We can see the associated data with context reference documents which will be important for our deployment. Note to make sure there are not duplicate sources we have to create a set of tuples containing the title and url:
references = {(doc.metadata['title'], doc.metadata['url']) for doc in response['context']}
references
{('Radio and Television Report to the American People on the Berlin Crisis, July 25, 1961', 'https://www.jfklibrary.org//archives/other-resources/john-f-kennedy-speeches/berlin-crisis-19610725'), ('Remarks of President John F. Kennedy at the Rudolph Wilde Platz, Berlin, June 26, 1963', 'https://www.jfklibrary.org//archives/other-resources/john-f-kennedy-speeches/berlin-w-germany-rudolph-wilde-platz-19630626')}
4. Deploying A RAG Application ¶
Now in order to deploy this in a Streamlit App I'll create a function that called ask_question that takes in a question
and an index_name
for the vector database, it then runs all the logic we went through above and returns the response dictionary.
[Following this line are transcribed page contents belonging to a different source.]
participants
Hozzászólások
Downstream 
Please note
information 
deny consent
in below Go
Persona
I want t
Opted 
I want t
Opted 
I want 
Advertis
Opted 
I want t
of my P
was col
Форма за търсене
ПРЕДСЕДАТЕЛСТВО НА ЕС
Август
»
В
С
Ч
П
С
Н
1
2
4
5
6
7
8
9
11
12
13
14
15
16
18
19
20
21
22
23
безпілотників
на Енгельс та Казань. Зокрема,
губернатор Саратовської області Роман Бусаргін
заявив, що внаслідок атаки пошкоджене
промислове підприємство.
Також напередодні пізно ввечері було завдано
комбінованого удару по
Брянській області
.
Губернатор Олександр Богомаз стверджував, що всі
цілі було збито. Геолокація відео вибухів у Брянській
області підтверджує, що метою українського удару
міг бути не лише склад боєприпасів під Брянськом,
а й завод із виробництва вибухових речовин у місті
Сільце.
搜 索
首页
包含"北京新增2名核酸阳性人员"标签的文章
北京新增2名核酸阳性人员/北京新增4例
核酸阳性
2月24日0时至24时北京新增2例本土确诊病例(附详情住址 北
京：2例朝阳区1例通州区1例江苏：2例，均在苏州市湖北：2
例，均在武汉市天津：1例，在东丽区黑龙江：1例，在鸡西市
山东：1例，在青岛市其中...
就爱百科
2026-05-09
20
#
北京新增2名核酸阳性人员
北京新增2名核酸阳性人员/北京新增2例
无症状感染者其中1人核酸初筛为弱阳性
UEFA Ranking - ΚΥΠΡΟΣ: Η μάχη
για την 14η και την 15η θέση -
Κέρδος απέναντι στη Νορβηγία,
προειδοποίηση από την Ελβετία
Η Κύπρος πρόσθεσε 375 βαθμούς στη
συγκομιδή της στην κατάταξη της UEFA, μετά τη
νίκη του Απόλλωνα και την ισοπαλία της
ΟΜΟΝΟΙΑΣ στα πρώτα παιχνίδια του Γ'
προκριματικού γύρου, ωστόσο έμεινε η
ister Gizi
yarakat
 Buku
I'll then print the answer from the LLM and then print out the retrieved documents as sources for the with the title as the speech and the the url as a hyperlink. The entire streamlit app with an example is shown below,

I won't go through the process of deploying this app to Google Cloud Run as I have covered that pretty extensively in a prior post.
5. Conclusions ¶
In this post I covered the basics of creating a Retrivial Augumented Generation (RAG) App using Langchain and deploying it as a Streamlit App. The RAG application is based on Speeches made by President Kenendy and were stored in a Pinecone Vector database. In a future post I will go over methods of evaluating and testing the RAG pipeline, but this is enough for now. Hope you enjoyed it!